BEIJING: Semiconductor Manufacturing International Corporation (SMIC), China’s largest chipmaker, posted a significant drop in second-quarter profits on Thursday, as escalating US-China tensions over critical technologies continue to strain the global semiconductor industry.
According to the company’s filing to the Hong Kong Stock Exchange, SMIC reported a profit of $132 million for the April-June 2025 period — a 19.5% decrease compared to the same quarter last year. The earnings decline marks a sharp reversal from the first quarter of 2025, when the company’s profit soared by 161.9% year-on-year.
While Q2 revenue rose 16.2% year-on-year to $2.2 billion, it still saw a 1.7% drop compared to the previous quarter, reflecting slowing momentum amid export restrictions and rising geopolitical risks.

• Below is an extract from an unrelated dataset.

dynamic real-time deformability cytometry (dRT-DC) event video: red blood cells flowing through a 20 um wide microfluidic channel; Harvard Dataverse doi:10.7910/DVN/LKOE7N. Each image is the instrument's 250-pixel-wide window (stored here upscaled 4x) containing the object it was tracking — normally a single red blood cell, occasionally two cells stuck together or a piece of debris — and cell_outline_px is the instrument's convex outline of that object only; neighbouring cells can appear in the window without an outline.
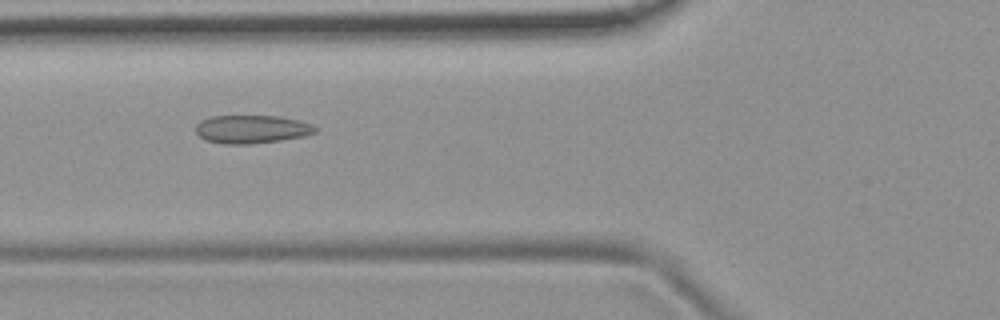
{"species": "common noctule bat (a hibernating species)", "species_latin": "Nyctalus noctula", "temperature_condition": "room temperature", "stored_images_in_passage": 53, "camera_frame_rate_fps": 3000, "um_per_image_px": 0.085, "animal": {"sex": "female", "body_mass_g": 19.9}, "frame": {"image": 1, "passage_image": 20, "time_ms": 6.333, "image_size_px": [1000, 320], "cell_outline_px": [[316, 132], [304, 136], [280, 140], [248, 144], [224, 144], [204, 140], [196, 132], [196, 124], [200, 120], [212, 116], [280, 116], [312, 124], [316, 128]], "centroid_in_image_um": [21.36, 10.98], "position_along_channel_um": 104.4, "area_um2": 19.59}}
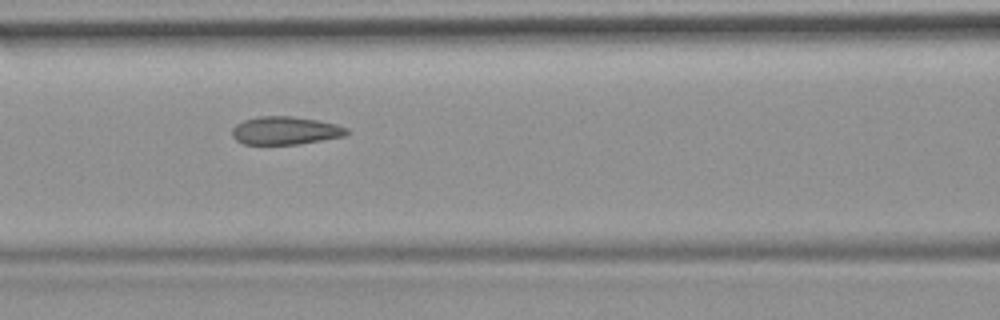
{"frame": {"image": 2, "passage_image": 23, "time_ms": 7.333, "image_size_px": [1000, 320], "cell_outline_px": [[348, 132], [344, 136], [300, 144], [244, 144], [236, 140], [232, 136], [232, 128], [236, 124], [244, 120], [256, 116], [292, 116], [320, 120], [336, 124], [348, 128]], "centroid_in_image_um": [24.24, 11.09], "position_along_channel_um": 142.4, "area_um2": 18.84}}
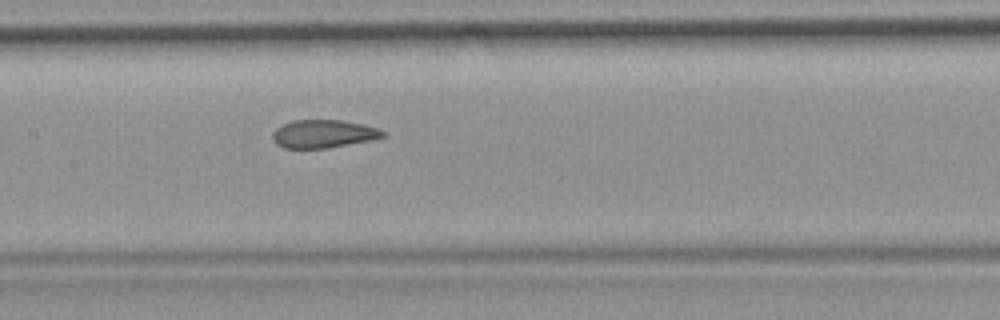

SMIC has been a central target of the United States’ tightening export controls aimed at curbing China’s access to cutting-edge semiconductor technologies. These include restrictions on the sale of advanced chipmaking equipment and high-performance chips that are essential for applications in AI, military, and next-generation computing.
The company’s struggles were further compounded when US President Donald Trump announced a 100% tariff on semiconductors from firms not investing in the US, directly affecting foreign chipmakers like SMIC.
Despite the external headwinds, SMIC remains a vital player in China’s push for semiconductor self-reliance — a priority sector for Beijing’s long-term industrial strategy. Notably, more than 84% of SMIC’s Q1 revenue came from domestic Chinese clients, highlighting its role in supporting China’s internal supply chains.
Looking ahead, SMIC expressed cautious optimism, forecasting a 5% to 7% increase in revenue for the third quarter, buoyed by continued domestic demand and Beijing’s backing for the sector.
The latest figures underscore how US-China tech decoupling is reshaping the global chip landscape, with major players like SMIC navigating a rapidly changing regulatory and economic environment.